The Labour aristocracy does seem to be attracted to “sexually highly charged black women“. Not being one of Jackie Ashley’s admirers, I missed her toe-curling tribute to Diane Abbott in The Guardian—where else?—when it appeared last week, but I caught up with it via Peter Briffa:

[Diane Abbott MP] was, and is, a cheerer-upper. She was never the cautious, quietly hard-working type. In an early interview she cheerfully announced that her happiest experience was making love in a cornfield with a certain well-known television executive.

She showed how ridiculous is the notion that, by electing more black women, or Asian women, or any other under-represented category, you get dull people. Oona King, like Abbott, managed to attract plenty of opposition among other Labour people; but again, King has been a big character in public life, before and after she lost her seat at the last election. And the third of the black women, Dawn Butler, is one of the very few MPs I reckon could go into any teenager’s room and engage them on their own terms. She is one of the few genuine stars of the last intake, an engaging speaker and better in most ways than any new male MP of any colour.

As one of his commenters points out, the lumping together of non-whites as a mass—albeit a “vibrant” one of course—is patronising. It’s worse: it’s typical of the kind of ignorant prejudice that poisoned Britain in the 70s. If Ashley were barely literate [hmm] and had never travelled more than a couple of hundred miles beyond an exclusively white council housing estate in the Midlands then it might be forgivable. In 2007, surely it takes more than Ashley’s excellent connections to get away with writing this kind of stuff in a “progressive” newspaper—let alone getting paid for it?

Just as Abbott was preparing for her anniversary, the government’s Office for National Statistics caused a rather bigger stir by revealing that not only was Britain’s birth rate on the rise again, but that women from minorities were a big part of the reason. More than one in five babies are being born to women originally from outside the UK, 147,000 of them in 2006 alone – almost double the percentage in the mid-90s.

The country is changing very fast and it is controversial.

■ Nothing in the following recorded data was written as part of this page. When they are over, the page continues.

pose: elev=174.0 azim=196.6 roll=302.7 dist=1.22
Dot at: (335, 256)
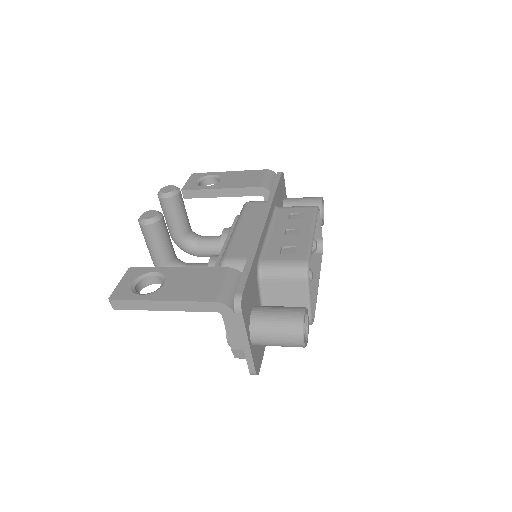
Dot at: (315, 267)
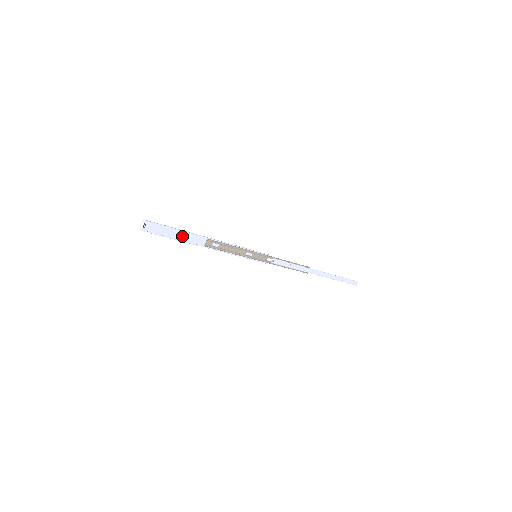
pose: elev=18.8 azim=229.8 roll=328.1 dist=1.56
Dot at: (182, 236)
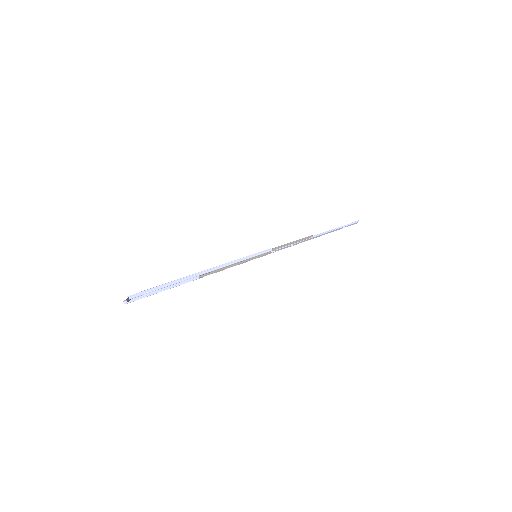
Dot at: occluded
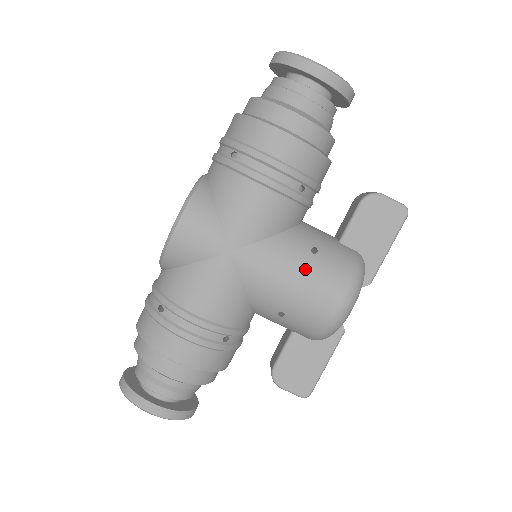
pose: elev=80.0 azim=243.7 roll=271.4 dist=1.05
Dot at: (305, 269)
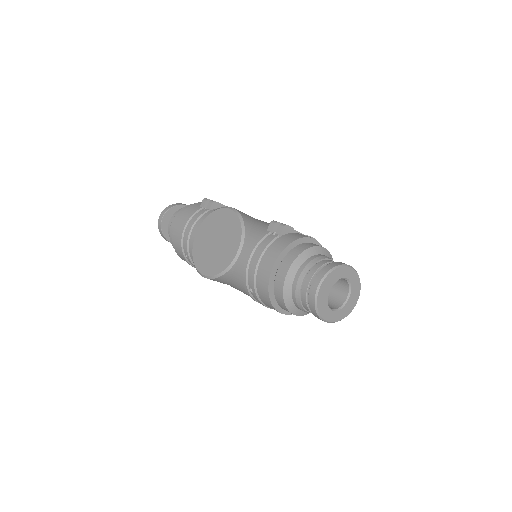
Dot at: occluded
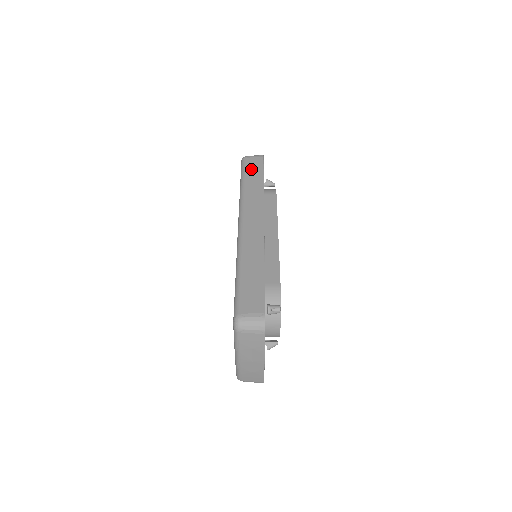
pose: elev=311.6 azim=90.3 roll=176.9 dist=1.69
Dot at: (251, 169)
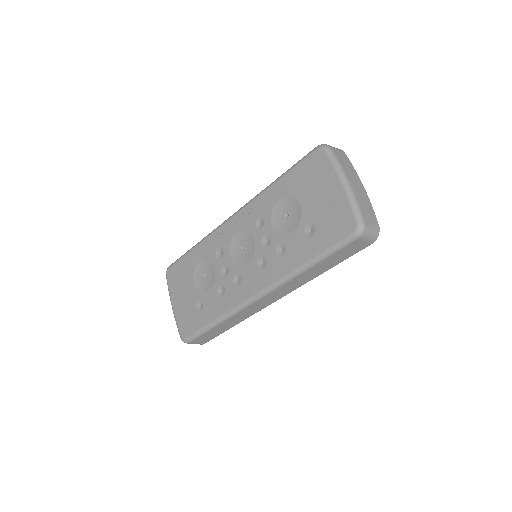
Dot at: occluded
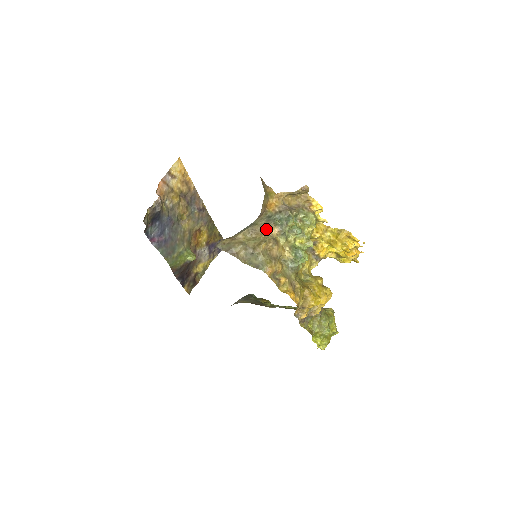
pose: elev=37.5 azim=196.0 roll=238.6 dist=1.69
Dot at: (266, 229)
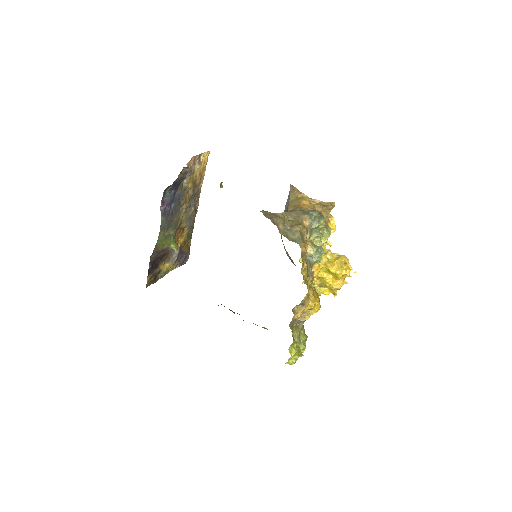
Dot at: (301, 218)
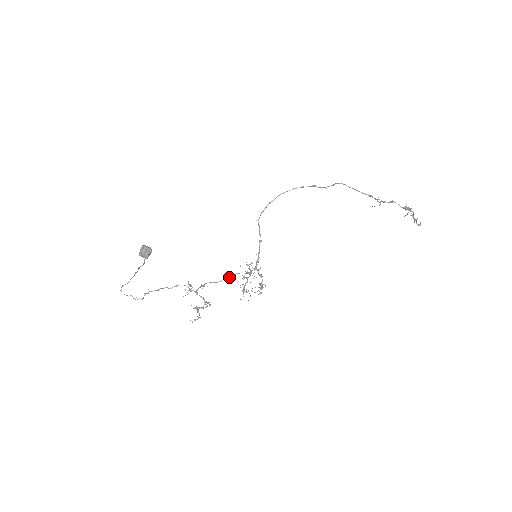
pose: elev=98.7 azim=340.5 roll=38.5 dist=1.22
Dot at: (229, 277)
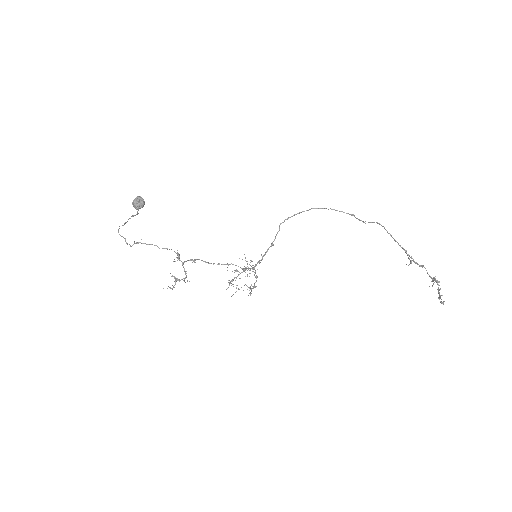
Dot at: (224, 264)
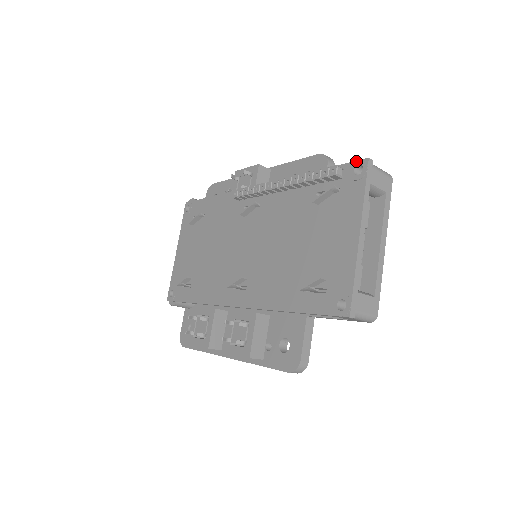
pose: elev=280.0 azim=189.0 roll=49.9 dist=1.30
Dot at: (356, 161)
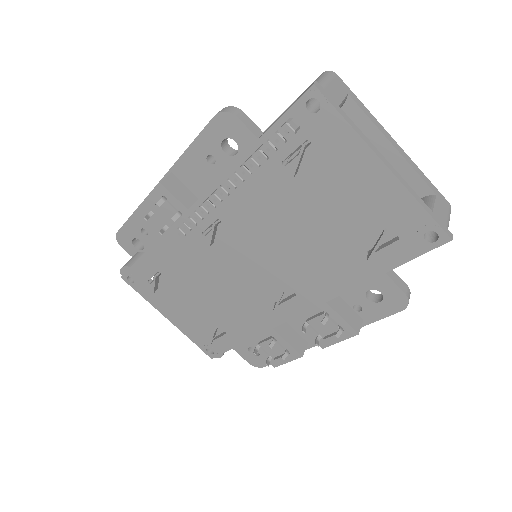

It raises issues of proper equality between men and women who came originally from patriarchal and female-oppressing cultures. It raises questions about the importance of excellent education and career opportunities for girls. Then there’s the veil, arranged marriages, forced marriages and even “honour” killings. These are all now matters for domestic British political debate. They are not exotic issues for foreign correspondents to come back and tell us about.

If only we had more colourful women in parliament then we’d be able to discuss these questions properly. There’d be the bonus that, with those negresses around the scene, you’d never be far away from a laugh and a good time—and, whether the soundtrack is blaxploitation or Bollywood, they have a marvellous sense of rhythm.